Reproduce the lines of the listing starting at the line containing "воспитательной и профилактической" and ending at the line containing "a 0.3 km de Centro da cidade", changing "Partilhar" to "Compartilhar" and keeping everything else the same.

Dataset excerpts
------------------------------

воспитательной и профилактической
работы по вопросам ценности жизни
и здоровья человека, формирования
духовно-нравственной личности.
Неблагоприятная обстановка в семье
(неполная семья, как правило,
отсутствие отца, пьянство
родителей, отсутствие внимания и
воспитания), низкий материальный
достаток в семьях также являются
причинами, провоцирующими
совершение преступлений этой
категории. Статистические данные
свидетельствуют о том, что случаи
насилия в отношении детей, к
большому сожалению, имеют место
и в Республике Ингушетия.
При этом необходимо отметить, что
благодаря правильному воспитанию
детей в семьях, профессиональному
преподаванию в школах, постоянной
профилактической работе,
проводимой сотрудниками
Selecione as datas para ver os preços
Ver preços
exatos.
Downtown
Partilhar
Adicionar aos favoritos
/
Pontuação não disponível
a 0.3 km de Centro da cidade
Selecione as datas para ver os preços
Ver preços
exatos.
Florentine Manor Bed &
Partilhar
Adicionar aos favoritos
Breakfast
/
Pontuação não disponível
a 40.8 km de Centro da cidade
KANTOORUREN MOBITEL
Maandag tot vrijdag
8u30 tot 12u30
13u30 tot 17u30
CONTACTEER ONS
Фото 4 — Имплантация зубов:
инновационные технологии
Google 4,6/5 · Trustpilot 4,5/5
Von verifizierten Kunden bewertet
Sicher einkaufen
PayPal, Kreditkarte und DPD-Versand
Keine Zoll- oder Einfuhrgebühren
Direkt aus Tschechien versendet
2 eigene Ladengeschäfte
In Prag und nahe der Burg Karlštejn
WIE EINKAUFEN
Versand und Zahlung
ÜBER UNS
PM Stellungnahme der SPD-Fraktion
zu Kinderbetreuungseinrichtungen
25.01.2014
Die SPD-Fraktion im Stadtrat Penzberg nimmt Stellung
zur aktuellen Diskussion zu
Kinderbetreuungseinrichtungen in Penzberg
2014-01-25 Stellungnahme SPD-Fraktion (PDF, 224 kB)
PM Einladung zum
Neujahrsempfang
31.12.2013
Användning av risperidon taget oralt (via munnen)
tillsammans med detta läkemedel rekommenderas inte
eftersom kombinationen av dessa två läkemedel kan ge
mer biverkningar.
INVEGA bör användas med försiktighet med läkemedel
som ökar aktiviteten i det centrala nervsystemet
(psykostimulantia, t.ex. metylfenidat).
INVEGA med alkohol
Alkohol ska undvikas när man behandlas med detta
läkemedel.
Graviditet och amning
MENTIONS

------------------------------

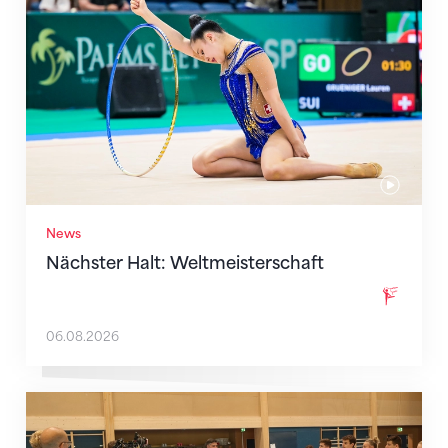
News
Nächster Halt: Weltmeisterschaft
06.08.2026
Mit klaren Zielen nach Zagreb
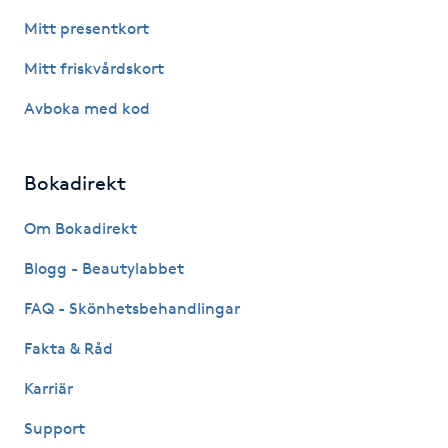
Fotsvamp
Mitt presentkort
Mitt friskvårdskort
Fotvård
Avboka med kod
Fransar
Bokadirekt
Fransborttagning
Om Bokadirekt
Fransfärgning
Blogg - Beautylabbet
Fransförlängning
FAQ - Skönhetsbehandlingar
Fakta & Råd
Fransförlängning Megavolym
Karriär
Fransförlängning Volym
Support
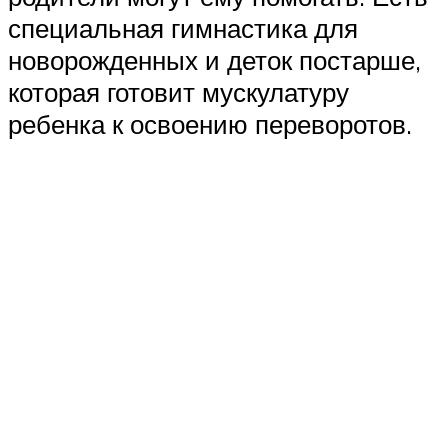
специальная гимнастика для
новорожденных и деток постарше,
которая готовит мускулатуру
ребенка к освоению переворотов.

------------------------------

Solution to the exercise ::
воспитательной и профилактической
работы по вопросам ценности жизни
и здоровья человека, формирования
духовно-нравственной личности.
Неблагоприятная обстановка в семье
(неполная семья, как правило,
отсутствие отца, пьянство
родителей, отсутствие внимания и
воспитания), низкий материальный
достаток в семьях также являются
причинами, провоцирующими
совершение преступлений этой
категории. Статистические данные
свидетельствуют о том, что случаи
насилия в отношении детей, к
большому сожалению, имеют место
и в Республике Ингушетия.
При этом необходимо отметить, что
благодаря правильному воспитанию
детей в семьях, профессиональному
преподаванию в школах, постоянной
профилактической работе,
проводимой сотрудниками
Selecione as datas para ver os preços
Ver preços
exatos.
Downtown
Compartilhar
Adicionar aos favoritos
/
Pontuação não disponível
a 0.3 km de Centro da cidade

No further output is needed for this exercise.